Meeting Transcription & Summaries
People kept asking the same thing after every meeting: who agreed to what? This pipeline answers it. You drop in a recording, and it returns a tidy summary — decisions, owners, and next steps — instead of a raw wall of text.
The problem
Meeting notes are either skipped or written by whoever was least busy, which means they’re inconsistent and often wrong. The useful signal — this person committed to this thing by this date — gets lost. I wanted that captured automatically and in a shape people would actually read.
The pipeline
flowchart LR A[Audio file] --> B[Whisper<br/>transcribe] B --> C[Diarize<br/>who spoke] C --> D[LLM<br/>summarize] D --> E[Structured notes<br/>decisions · actions]
Four stages, each one swappable on its own.
Notes from building it
- Transcription is the easy part now — Whisper handles it well.
- Diarization (separating speakers) is where most of the mess lives, and it matters because “Sohail will do X” is useless if you can’t tell who Sohail is.

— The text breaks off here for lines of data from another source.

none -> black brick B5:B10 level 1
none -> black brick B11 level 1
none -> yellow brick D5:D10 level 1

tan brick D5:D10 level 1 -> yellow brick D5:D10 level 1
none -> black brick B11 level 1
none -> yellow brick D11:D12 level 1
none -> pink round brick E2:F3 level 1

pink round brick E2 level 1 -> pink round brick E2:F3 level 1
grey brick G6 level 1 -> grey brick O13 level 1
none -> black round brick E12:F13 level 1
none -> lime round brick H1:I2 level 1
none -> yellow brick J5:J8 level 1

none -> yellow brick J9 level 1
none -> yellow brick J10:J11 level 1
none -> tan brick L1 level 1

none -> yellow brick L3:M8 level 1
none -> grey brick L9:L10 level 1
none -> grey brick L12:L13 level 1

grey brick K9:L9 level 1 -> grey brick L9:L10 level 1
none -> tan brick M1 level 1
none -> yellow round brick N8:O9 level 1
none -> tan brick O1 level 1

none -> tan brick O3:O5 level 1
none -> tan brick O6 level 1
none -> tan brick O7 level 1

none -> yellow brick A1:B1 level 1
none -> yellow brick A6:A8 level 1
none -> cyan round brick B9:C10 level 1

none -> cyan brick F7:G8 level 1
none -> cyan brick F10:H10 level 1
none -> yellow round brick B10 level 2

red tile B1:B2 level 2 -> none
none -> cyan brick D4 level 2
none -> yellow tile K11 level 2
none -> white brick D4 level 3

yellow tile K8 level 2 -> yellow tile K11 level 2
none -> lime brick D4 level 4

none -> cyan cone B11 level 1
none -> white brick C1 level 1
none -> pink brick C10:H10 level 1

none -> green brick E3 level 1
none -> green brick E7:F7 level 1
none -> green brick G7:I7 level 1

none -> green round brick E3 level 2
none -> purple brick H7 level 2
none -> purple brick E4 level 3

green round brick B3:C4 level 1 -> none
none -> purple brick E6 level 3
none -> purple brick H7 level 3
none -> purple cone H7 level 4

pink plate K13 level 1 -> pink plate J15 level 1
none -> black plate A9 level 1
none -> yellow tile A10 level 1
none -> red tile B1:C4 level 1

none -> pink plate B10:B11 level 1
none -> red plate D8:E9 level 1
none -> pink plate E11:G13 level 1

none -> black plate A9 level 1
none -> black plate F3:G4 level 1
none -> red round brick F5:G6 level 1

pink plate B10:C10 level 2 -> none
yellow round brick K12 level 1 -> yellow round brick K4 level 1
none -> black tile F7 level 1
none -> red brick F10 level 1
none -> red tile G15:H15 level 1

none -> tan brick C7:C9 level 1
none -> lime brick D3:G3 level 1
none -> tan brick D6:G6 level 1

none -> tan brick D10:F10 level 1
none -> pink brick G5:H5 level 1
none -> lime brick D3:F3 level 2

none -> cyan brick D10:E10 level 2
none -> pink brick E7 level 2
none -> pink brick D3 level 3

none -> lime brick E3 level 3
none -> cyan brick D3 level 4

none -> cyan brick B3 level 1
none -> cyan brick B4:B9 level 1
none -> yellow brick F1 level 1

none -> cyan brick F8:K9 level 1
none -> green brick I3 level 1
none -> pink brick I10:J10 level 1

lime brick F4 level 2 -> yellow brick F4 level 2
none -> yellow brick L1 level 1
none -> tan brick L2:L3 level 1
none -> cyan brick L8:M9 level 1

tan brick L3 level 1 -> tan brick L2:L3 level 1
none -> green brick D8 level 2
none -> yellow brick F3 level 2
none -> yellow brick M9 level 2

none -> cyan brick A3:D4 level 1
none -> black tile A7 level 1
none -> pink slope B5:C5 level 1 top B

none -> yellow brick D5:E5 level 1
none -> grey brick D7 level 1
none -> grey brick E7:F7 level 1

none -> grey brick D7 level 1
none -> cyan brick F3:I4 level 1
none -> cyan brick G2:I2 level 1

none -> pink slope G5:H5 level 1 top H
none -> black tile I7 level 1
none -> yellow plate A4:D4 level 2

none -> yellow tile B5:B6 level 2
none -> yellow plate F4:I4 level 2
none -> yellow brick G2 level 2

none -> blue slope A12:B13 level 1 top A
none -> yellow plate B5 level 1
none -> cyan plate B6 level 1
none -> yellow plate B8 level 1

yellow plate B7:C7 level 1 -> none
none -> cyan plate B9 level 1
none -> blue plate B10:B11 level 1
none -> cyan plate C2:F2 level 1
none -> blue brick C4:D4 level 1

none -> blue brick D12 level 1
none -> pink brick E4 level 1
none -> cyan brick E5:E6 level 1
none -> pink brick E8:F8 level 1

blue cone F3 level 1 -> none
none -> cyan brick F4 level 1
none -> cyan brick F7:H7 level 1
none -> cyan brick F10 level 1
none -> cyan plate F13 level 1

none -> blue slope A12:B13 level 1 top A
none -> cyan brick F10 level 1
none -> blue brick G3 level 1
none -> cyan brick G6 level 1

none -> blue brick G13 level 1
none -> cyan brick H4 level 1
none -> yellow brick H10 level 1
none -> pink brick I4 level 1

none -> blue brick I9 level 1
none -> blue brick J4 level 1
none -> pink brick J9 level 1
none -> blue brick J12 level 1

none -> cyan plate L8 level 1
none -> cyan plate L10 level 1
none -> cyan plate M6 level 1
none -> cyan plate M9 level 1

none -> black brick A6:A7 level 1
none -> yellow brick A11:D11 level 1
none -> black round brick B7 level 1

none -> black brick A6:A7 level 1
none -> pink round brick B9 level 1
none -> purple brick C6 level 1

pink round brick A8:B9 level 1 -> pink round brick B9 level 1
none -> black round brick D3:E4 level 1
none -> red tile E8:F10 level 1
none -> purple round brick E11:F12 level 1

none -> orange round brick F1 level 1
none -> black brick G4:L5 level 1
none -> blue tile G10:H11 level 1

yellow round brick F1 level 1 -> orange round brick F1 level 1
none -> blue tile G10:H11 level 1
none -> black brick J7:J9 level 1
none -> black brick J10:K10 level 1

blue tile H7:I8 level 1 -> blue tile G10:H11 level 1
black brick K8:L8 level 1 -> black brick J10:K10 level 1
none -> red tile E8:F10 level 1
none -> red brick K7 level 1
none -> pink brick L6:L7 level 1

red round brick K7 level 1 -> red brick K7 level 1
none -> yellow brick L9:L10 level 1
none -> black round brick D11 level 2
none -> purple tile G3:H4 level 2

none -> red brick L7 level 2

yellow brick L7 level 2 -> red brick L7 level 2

- Summarization only works if you give the model structure to fill in. Asking for “a summary” gives mush; asking for decisions, owners, deadlines gives something usable.
Stack
Python, Whisper (ASR), speaker diarization, a self-hosted LLM for summarization.
Result
Keeping the four stages independent meant I could improve diarization later without touching anything else — the kind of boring modularity that pays off every time you need to change one piece.